To ensure fairness in final course grades, the School of Law uses an anonymous grading system for examinations. In those courses which examinations are graded anonymously (experiential courses and seminars are generally the only exception), students must place only their exam number on the exam or course paper. Students are therefore also cautioned against writing anything in exams or course papers that is extrinsic to the subject matter of the course, that might develop instructor sympathy, or that has behind it other non-objective motives. When aspects of a course are graded without anonymity, such as when a paper assignment cannot be graded anonymously or grading consideration is given for class participation, the Records Office combines the anonymous and non-anonymous scores into one final grade. Also, M.L.S. students are graded “off” the J.D. curve. As such, depending on how many M.L.S. students are in a given course, anonymity might not be possible if the M.L.S numbers are so few that any submission identifies the student.
For Grading Scale, see the UCLA’s Registrar webpage.
Exceptions to the above Grading Scale are that the Law grade of “P” will be the equivalent of the Graduate Division grade of “S” and the Law grade of “NC” will be the equivalent to the Graduate Division grade of “U.”
There is no mandatory distribution of grades for M.L.S. students whether they are in courses with J.D. students or courses with only M.L.S. students.
In addition to the grade determined on an anonymous basis, an instructor may give a grade for class performance. This grade may be in the form of an increase or decrease, not exceeding one grading unit (e.g., B to B+ or B–, C+ to B– or to C), or it may be in the form of “points” awarded so long as the points provided for class participation do not exceed 20% of the total points available for the course. An instructor must announce not later than the end of the first week of instruction that grades for class performance will or may be given. The announcement may be verbal, included in the syllabus, or posted on the instructor’s webpage.

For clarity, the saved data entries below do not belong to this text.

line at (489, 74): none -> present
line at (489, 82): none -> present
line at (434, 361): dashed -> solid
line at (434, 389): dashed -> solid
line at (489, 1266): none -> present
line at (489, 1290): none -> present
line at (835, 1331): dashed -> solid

The grade for class performance should reflect the quality (as distinguished from mere quantity) of a student’s participation in class discussion. A student should never be penalized for asking questions. However, the class performance grade may reflect a student’s attendance, level of preparation for class and/or performance on assigned exercises.
In courses for which grading is not primarily anonymous, such as seminars, letter-graded experiential courses and “hybrid” courses in which grading is only partially anonymous (determined by a non-anonymous paper and an anonymous exam), participation can count for more than one grading unit at the professor’s discretion.

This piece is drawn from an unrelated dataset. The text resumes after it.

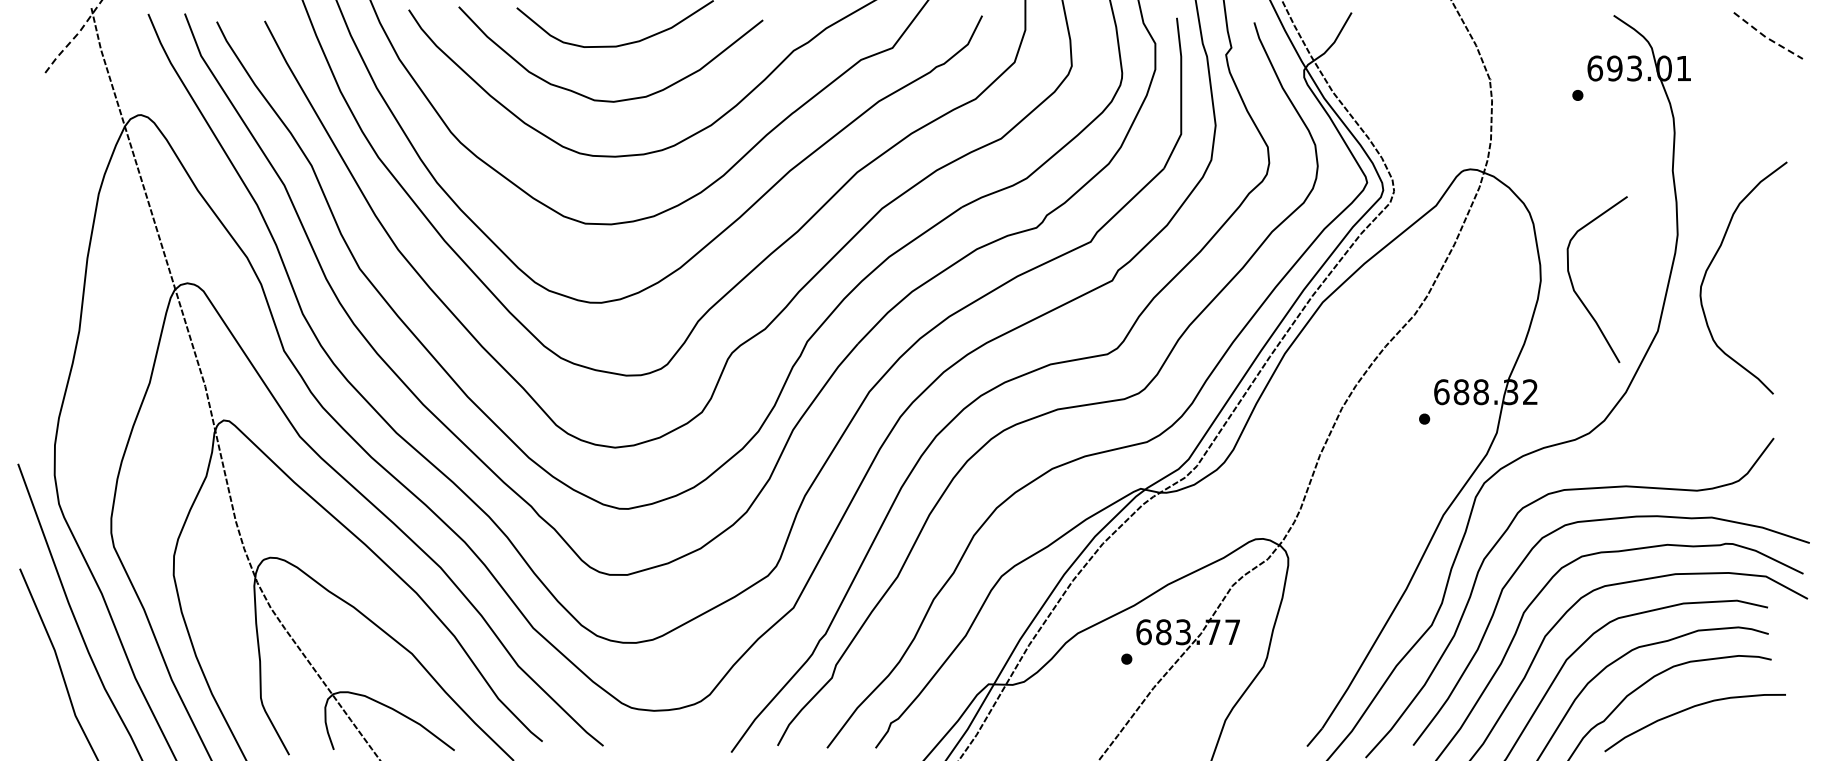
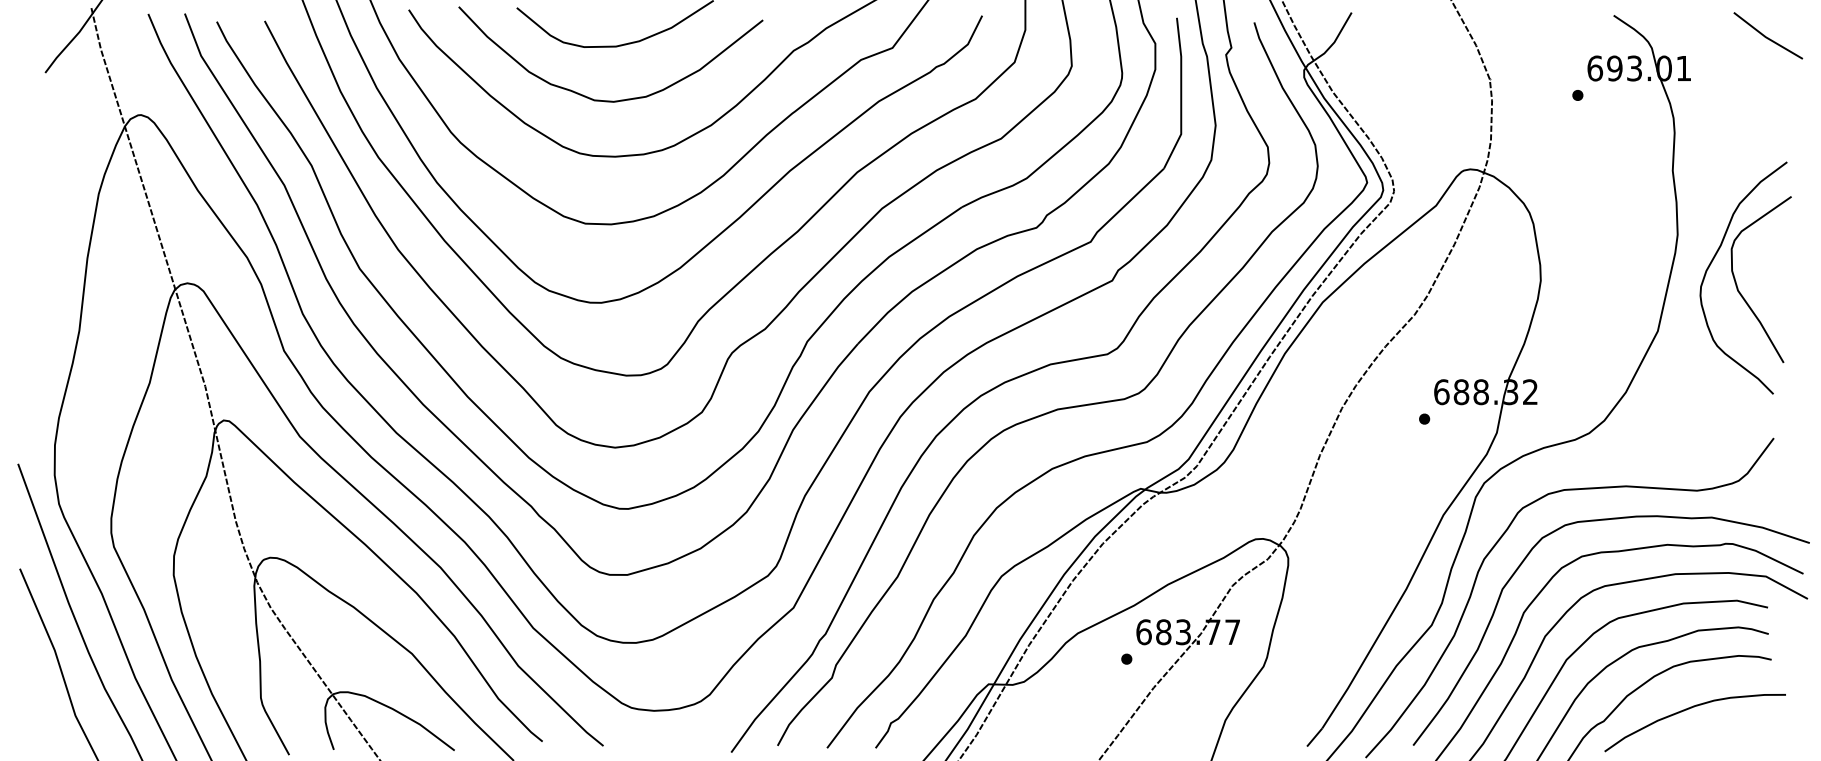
line at (74, 37): dashed -> solid
line at (1766, 37): dashed -> solid
curve at (1573, 284) position: (1573, 284) -> (1737, 284)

Students may prospectively elect to be graded on a Pass/No Credit basis in no more than one (1) course, carrying no more than four (4) semester units of credit. This option must be elected by the last day of instruction.
The above option applies to courses in which letter grades would otherwise be assigned.
This option, once elected, shall not be revocable or transferable, even if hindsight proves conclusively that a different choice would have been more beneficial.